** PROVIDED RECORDS follows **

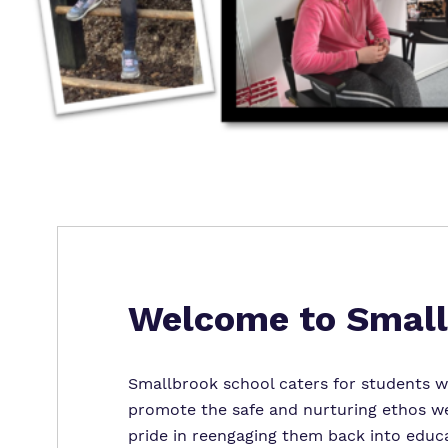
Welcome to Small
Smallbrook school caters for students wi
promote the safe and nurturing ethos we 
pride in reengaging them back into educa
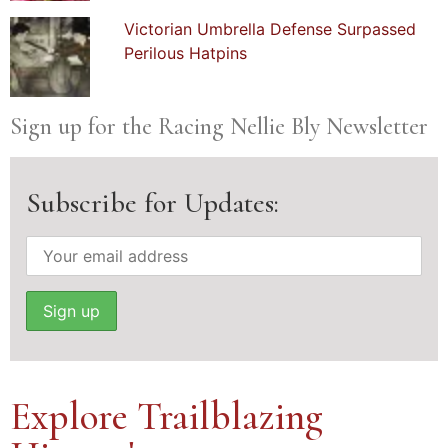
Victorian Umbrella Defense Surpassed
Perilous Hatpins
Sign up for the Racing Nellie Bly Newsletter
Subscribe for Updates:
Explore Trailblazing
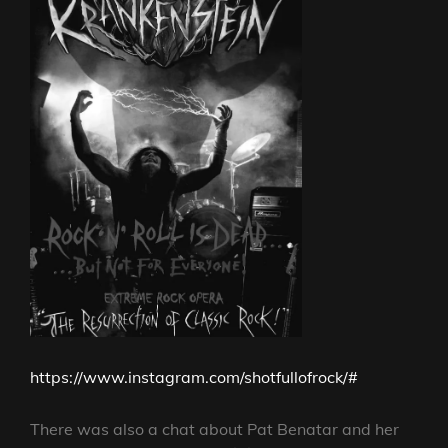
https://www.instagram.com/shotfullofrock/#
There was also a chat about Pat Benatar and her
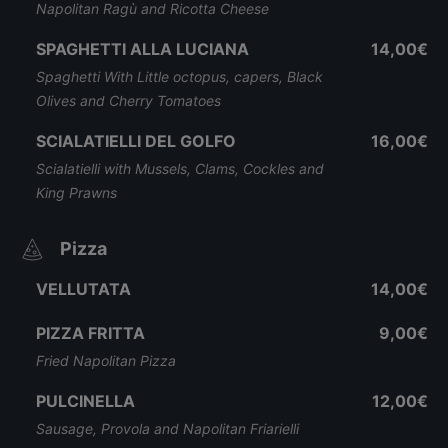
Napolitan Ragù and Ricotta Cheese
SPAGHETTI ALLA LUCIANA
14,00€
Spaghetti With Little octopus, capers, Black
Olives and Cherry Tomatoes
SCIALATIELLI DEL GOLFO
16,00€
Scialatielli with Mussels, Clams, Cockles and
King Prawns
Pizza
VELLUTATA
14,00€
PIZZA FRITTA
9,00€
Fried Napolitan Pizza
PULCINELLA
12,00€
Sausage, Provola and Napolitan Friarielli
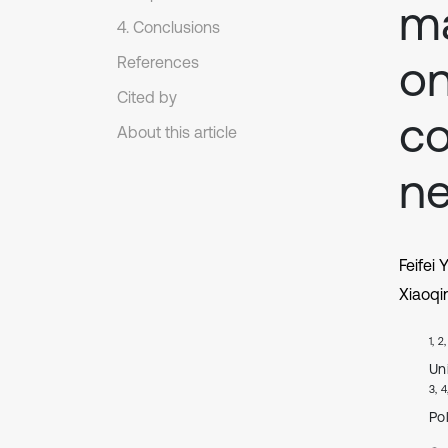
ma
4. Conclusions
on
References
Cited by
co
About this article
n
Feifei 
Xiaoqi
1, 2
Un
3, 4
Po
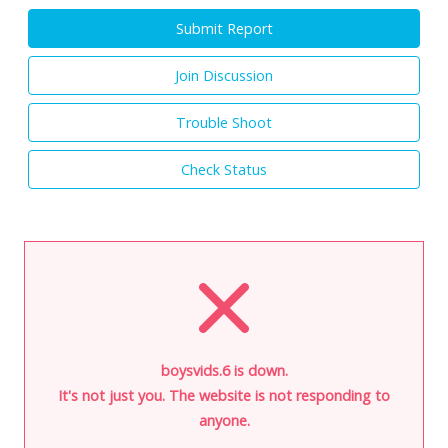
Submit Report
Join Discussion
Trouble Shoot
Check Status
boysvids.6 is down.
It's not just you. The website is not responding to
anyone.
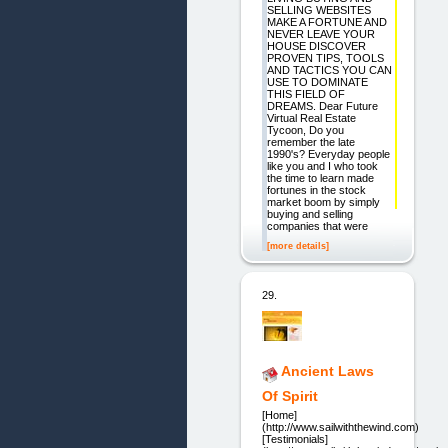
SELLING WEBSITES
MAKE A FORTUNE AND
NEVER LEAVE YOUR
HOUSE DISCOVER
PROVEN TIPS, TOOLS
AND TACTICS YOU CAN
USE TO DOMINATE
THIS FIELD OF
DREAMS. Dear Future
Virtual Real Estate
Tycoon, Do you
remember the late
1990's? Everyday people
like you and I who took
the time to learn made
fortunes in the stock
market boom by simply
buying and selling
companies that were
[more details]
29.
Ancient Laws
Of Spirit
[Home]
(http://www.sailwiththewind.com)
[Testimonials]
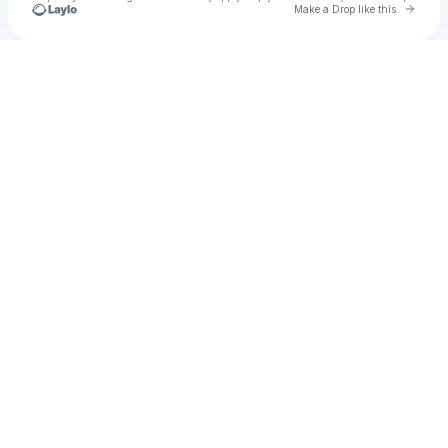
Go to 
Make a Drop like this
Check your texts
u
ECHL Enterprise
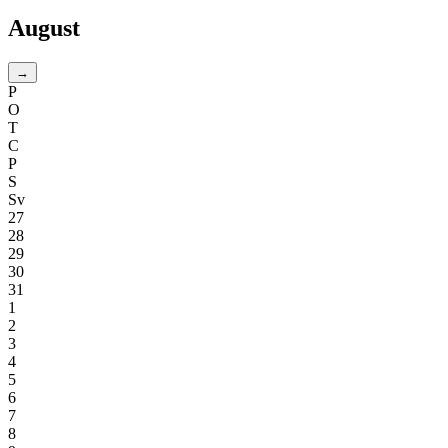
August
→
P
O
T
C
P
S
Sv
27
28
29
30
31
1
2
3
4
5
6
7
8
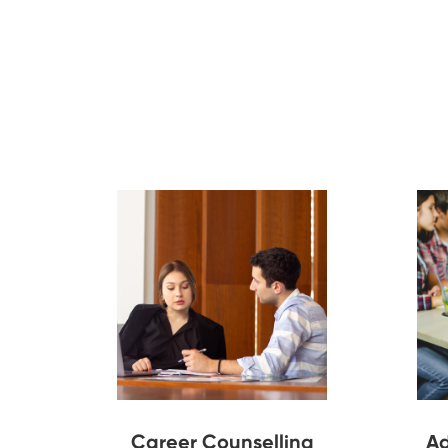
Career Counselling
Ad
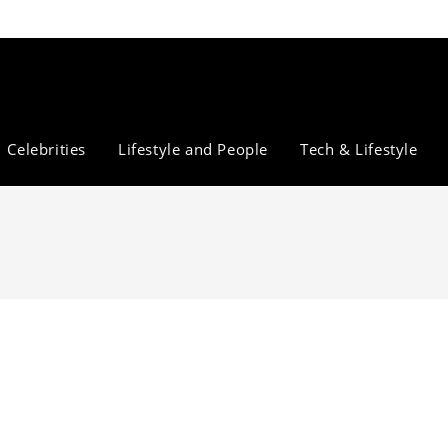
Celebrities
Lifestyle and People
Tech & Lifestyle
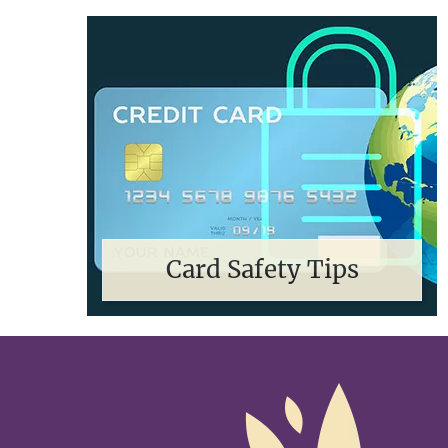
Card Safety Tips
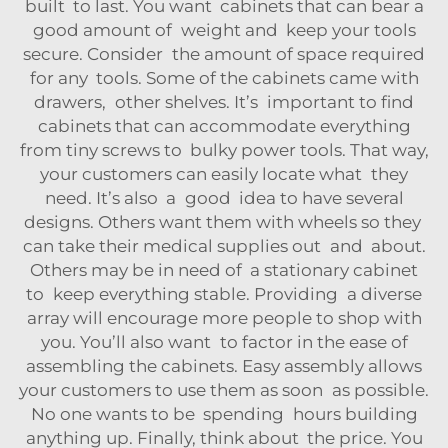
built to last. You want cabinets that can bear a
good amount of weight and keep your tools
secure. Consider the amount of space required
for any tools. Some of the cabinets came with
drawers, other shelves. It’s important to find
cabinets that can accommodate everything
from tiny screws to bulky power tools. That way,
your customers can easily locate what they
need. It’s also a good idea to have several
designs. Others want them with wheels so they
can take their medical supplies out and about.
Others may be in need of a stationary cabinet
to keep everything stable. Providing a diverse
array will encourage more people to shop with
you. You’ll also want to factor in the ease of
assembling the cabinets. Easy assembly allows
your customers to use them as soon as possible.
No one wants to be spending hours building
anything up. Finally, think about the price. You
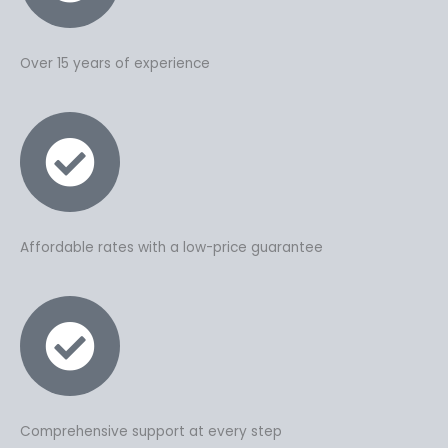
Over 15 years of experience
Affordable rates with a low-price guarantee
Comprehensive support at every step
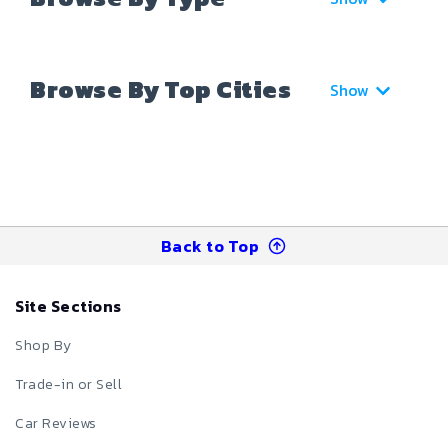
Browse By Top Cities
Show
Back to Top
Site Sections
Shop By
Trade-in or Sell
Car Reviews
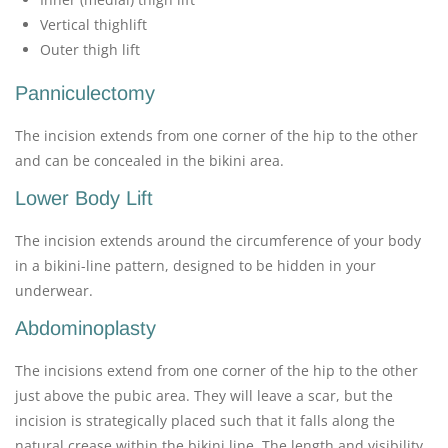
Vertical thighlift
Outer thigh lift
Panniculectomy
The incision extends from one corner of the hip to the other
and can be concealed in the bikini area.
Lower Body Lift
The incision extends around the circumference of your body
in a bikini-line pattern, designed to be hidden in your
underwear.
Abdominoplasty
The incisions extend from one corner of the hip to the other
just above the pubic area. They will leave a scar, but the
incision is strategically placed such that it falls along the
natural crease within the bikini line. The length and visibility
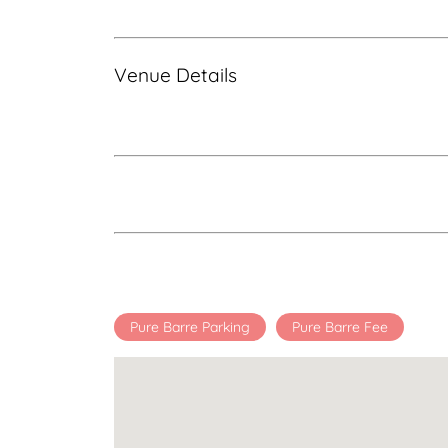
Venue Details
Pure Barre Parking
Pure Barre Fee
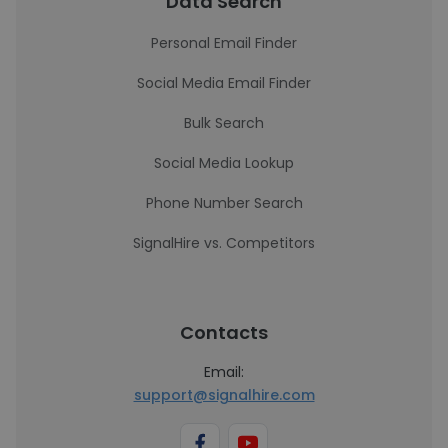
Data Search
Personal Email Finder
Social Media Email Finder
Bulk Search
Social Media Lookup
Phone Number Search
SignalHire vs. Competitors
Contacts
Email:
support@signalhire.com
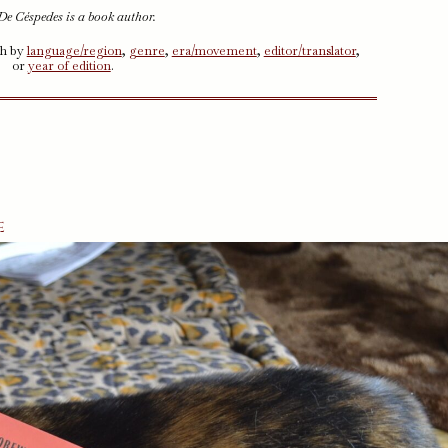
De Céspedes is a book author.
ch by
language/region
,
genre
,
era/movement
,
editor/translator
,
or
year of edition
.
e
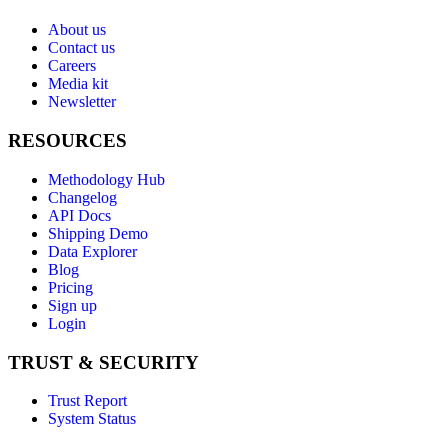
About us
Contact us
Careers
Media kit
Newsletter
RESOURCES
Methodology Hub
Changelog
API Docs
Shipping Demo
Data Explorer
Blog
Pricing
Sign up
Login
TRUST & SECURITY
Trust Report
System Status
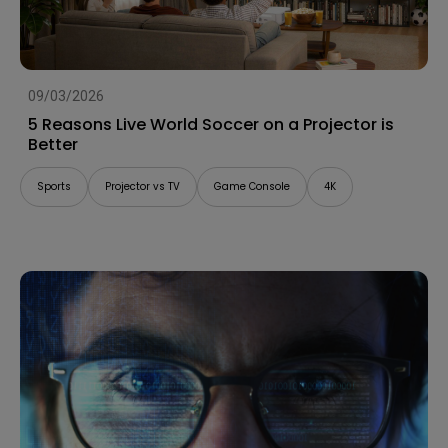
09/03/2026
5 Reasons Live World Soccer on a Projector is
Better
Sports
Projector vs TV
Game Console
4K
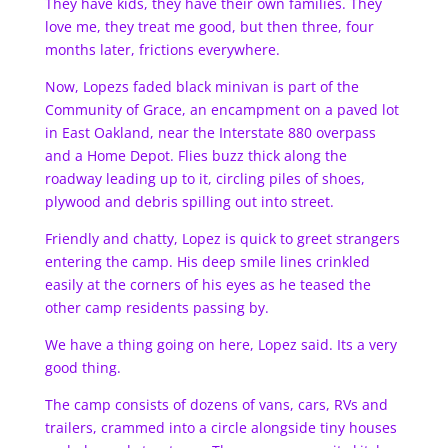
They have kids, they have their own families. They
love me, they treat me good, but then three, four
months later, frictions everywhere.
Now, Lopezs faded black minivan is part of the
Community of Grace, an encampment on a paved lot
in East Oakland, near the Interstate 880 overpass
and a Home Depot. Flies buzz thick along the
roadway leading up to it, circling piles of shoes,
plywood and debris spilling out into street.
Friendly and chatty, Lopez is quick to greet strangers
entering the camp. His deep smile lines crinkled
easily at the corners of his eyes as he teased the
other camp residents passing by.
We have a thing going on here, Lopez said. Its a very
good thing.
The camp consists of dozens of vans, cars, RVs and
trailers, crammed into a circle alongside tiny houses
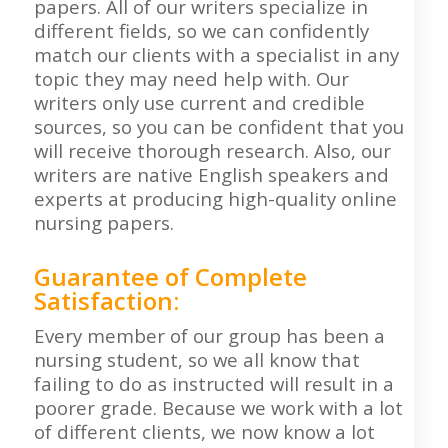
papers. All of our writers specialize in
different fields, so we can confidently
match our clients with a specialist in any
topic they may need help with. Our
writers only use current and credible
sources, so you can be confident that you
will receive thorough research. Also, our
writers are native English speakers and
experts at producing high-quality online
nursing papers.
Guarantee of Complete
Satisfaction:
Every member of our group has been a
nursing student, so we all know that
failing to do as instructed will result in a
poorer grade. Because we work with a lot
of different clients, we now know a lot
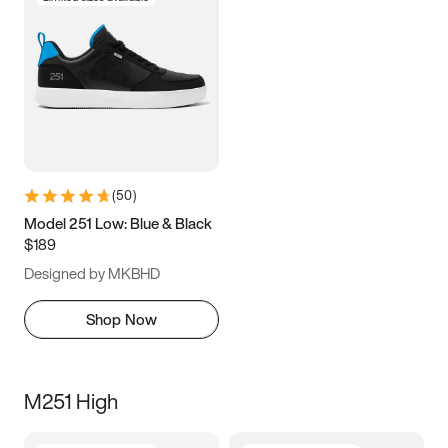
(
50
)
Model 251 Low: Blue & Black
$189
Designed by MKBHD
Shop Now
M251 High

** End of PROVIDED RECORDS **

THE PROBLEM: Reproduce the text read from every record above, line for line and unchanged, leaving out the pictures.

FINAL ANSWER:
Welcome to Small
Smallbrook school caters for students wi
promote the safe and nurturing ethos we 
pride in reengaging them back into educa
Victorian Umbrella Defense Surpassed
Perilous Hatpins
Sign up for the Racing Nellie Bly Newsletter
Subscribe for Updates:
Explore Trailblazing
https://www.instagram.com/shotfullofrock/#
There was also a chat about Pat Benatar and her
Napolitan Ragù and Ricotta Cheese
SPAGHETTI ALLA LUCIANA
14,00€
Spaghetti With Little octopus, capers, Black
Olives and Cherry Tomatoes
SCIALATIELLI DEL GOLFO
16,00€
Scialatielli with Mussels, Clams, Cockles and
King Prawns
Pizza
VELLUTATA
14,00€
PIZZA FRITTA
9,00€
Fried Napolitan Pizza
PULCINELLA
12,00€
Sausage, Provola and Napolitan Friarielli
ma
4. Conclusions
on
References
Cited by
co
About this article
n
Feifei 
Xiaoqi
1, 2
Un
3, 4
Po
Submit Report
Join Discussion
Trouble Shoot
Check Status
boysvids.6 is down.
It's not just you. The website is not responding to
anyone.
SELLING WEBSITES
MAKE A FORTUNE AND
NEVER LEAVE YOUR
HOUSE DISCOVER
PROVEN TIPS, TOOLS
AND TACTICS YOU CAN
USE TO DOMINATE
THIS FIELD OF
DREAMS. Dear Future
Virtual Real Estate
Tycoon, Do you
remember the late
1990's? Everyday people
like you and I who took
the time to learn made
fortunes in the stock
market boom by simply
buying and selling
companies that were
[more details]
29.
Ancient Laws
Of Spirit
[Home]
(http://www.sailwiththewind.com)
[Testimonials]
Go to 
Make a Drop like this
Check your texts
u
ECHL Enterprise
August
→
P
O
T
C
P
S
Sv
27
28
29
30
31
1
2
3
4
5
6
7
8
Career Counselling
Ad
Celebrities
Lifestyle and People
Tech & Lifestyle
Card Safety Tips
built to last. You want cabinets that can bear a
good amount of weight and keep your tools
secure. Consider the amount of space required
for any tools. Some of the cabinets came with
drawers, other shelves. It’s important to find
cabinets that can accommodate everything
from tiny screws to bulky power tools. That way,
your customers can easily locate what they
need. It’s also a good idea to have several
designs. Others want them with wheels so they
can take their medical supplies out and about.
Others may be in need of a stationary cabinet
to keep everything stable. Providing a diverse
array will encourage more people to shop with
you. You’ll also want to factor in the ease of
assembling the cabinets. Easy assembly allows
your customers to use them as soon as possible.
No one wants to be spending hours building
anything up. Finally, think about the price. You
Over 15 years of experience
Affordable rates with a low-price guarantee
Comprehensive support at every step
Browse By Top Cities
Show
Back to Top
Site Sections
Shop By
Trade-in or Sell
Car Reviews
Vertical thighlift
Outer thigh lift
Panniculectomy
The incision extends from one corner of the hip to the other
and can be concealed in the bikini area.
Lower Body Lift
The incision extends around the circumference of your body
in a bikini-line pattern, designed to be hidden in your
underwear.
Abdominoplasty
The incisions extend from one corner of the hip to the other
just above the pubic area. They will leave a scar, but the
incision is strategically placed such that it falls along the
natural crease within the bikini line. The length and visibility
Venue Details
Pure Barre Parking
Pure Barre Fee
Data Search
Personal Email Finder
Social Media Email Finder
Bulk Search
Social Media Lookup
Phone Number Search
SignalHire vs. Competitors
Contacts
Email:
support@signalhire.com
De Céspedes is a book author.
ch by
language/region
,
genre
,
era/movement
,
editor/translator
,
or
year of edition
.
e
About us
Contact us
Careers
Media kit
Newsletter
RESOURCES
Methodology Hub
Changelog
API Docs
Shipping Demo
Data Explorer
Blog
Pricing
Sign up
Login
TRUST & SECURITY
Trust Report
System Status
09/03/2026
5 Reasons Live World Soccer on a Projector is
Better
Sports
Projector vs TV
Game Console
4K
They have kids, they have their own families. They
love me, they treat me good, but then three, four
months later, frictions everywhere.
Now, Lopezs faded black minivan is part of the
Community of Grace, an encampment on a paved lot
in East Oakland, near the Interstate 880 overpass
and a Home Depot. Flies buzz thick along the
roadway leading up to it, circling piles of shoes,
plywood and debris spilling out into street.
Friendly and chatty, Lopez is quick to greet strangers
entering the camp. His deep smile lines crinkled
easily at the corners of his eyes as he teased the
other camp residents passing by.
We have a thing going on here, Lopez said. Its a very
good thing.
The camp consists of dozens of vans, cars, RVs and
trailers, crammed into a circle alongside tiny houses
papers. All of our writers specialize in
different fields, so we can confidently
match our clients with a specialist in any
topic they may need help with. Our
writers only use current and credible
sources, so you can be confident that you
will receive thorough research. Also, our
writers are native English speakers and
experts at producing high-quality online
nursing papers.
Guarantee of Complete
Satisfaction:
Every member of our group has been a
nursing student, so we all know that
failing to do as instructed will result in a
poorer grade. Because we work with a lot
of different clients, we now know a lot
(
50
)
Model 251 Low: Blue & Black
$189
Designed by MKBHD
Shop Now
M251 High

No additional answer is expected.